これを政治過程においてみると、なんだただの性善説ではないかとリアリティを重んじる方々は言うかもしれない。たしかにそうだ。だが、そうした人との感性を大事にする心の習慣こそが、社会関係において「護る」に値する人間の文化ではないか。それがただ単に、知り合いの間だけとか、同じ民族だけとか、同じネットワークの人とだけというのではなく、国際関係においても通じることではないか。トランプのように#ミー・ファーストで振る舞えば、アメリカに対する国々も#ミー・ファーストで向き合うほかない。国際的な協調の道を探れば、そのような国柄の国なのだとみて向き合う「かんけい」が生み出されていく。そうでもしなければ、いつまでたっても人類は角突き合わせてかけひきに才能を費やす以外にないのではなかろうか。

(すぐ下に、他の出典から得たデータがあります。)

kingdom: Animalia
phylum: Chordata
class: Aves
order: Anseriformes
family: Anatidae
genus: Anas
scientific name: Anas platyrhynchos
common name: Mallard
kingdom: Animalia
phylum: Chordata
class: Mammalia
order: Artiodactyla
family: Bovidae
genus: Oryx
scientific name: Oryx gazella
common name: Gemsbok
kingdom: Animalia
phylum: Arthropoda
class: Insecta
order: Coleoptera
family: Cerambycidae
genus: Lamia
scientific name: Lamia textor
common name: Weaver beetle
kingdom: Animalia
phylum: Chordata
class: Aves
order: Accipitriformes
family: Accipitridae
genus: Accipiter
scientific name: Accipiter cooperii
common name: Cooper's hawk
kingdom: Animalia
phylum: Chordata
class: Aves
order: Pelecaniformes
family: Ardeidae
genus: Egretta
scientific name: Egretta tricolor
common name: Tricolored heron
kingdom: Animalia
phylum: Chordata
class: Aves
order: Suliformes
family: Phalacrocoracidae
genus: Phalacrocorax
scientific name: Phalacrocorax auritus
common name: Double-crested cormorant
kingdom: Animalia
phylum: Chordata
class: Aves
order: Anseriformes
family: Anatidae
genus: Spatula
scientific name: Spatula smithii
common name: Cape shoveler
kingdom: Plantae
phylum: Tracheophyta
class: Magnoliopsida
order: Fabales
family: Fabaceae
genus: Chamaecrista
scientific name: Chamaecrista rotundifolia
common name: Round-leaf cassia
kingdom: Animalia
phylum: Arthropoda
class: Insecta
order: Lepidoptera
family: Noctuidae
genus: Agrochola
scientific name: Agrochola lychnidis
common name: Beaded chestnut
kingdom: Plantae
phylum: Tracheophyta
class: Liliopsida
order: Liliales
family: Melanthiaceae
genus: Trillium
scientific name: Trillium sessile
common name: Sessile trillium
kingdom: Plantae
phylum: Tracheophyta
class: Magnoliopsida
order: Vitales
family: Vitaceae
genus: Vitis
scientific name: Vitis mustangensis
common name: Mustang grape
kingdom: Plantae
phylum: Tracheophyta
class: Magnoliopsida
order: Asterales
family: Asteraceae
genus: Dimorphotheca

誰が悪い、彼が悪いと非難の応酬をするよりは、現前のモンダイに向き合い、ともにモンダイを考えていく次元を探り当てる。それこそが、人と人、国と国、国際関係を思案していく次元である。その次元が、力のあるものが設定したスタンダードでは、力のないものは、黙って従う(か文字通り必死に反抗する)しかない。
「かんけい」を蕩けさせる人柄、国柄こそ、誇るべき文化として身につけていかねばならないと思った。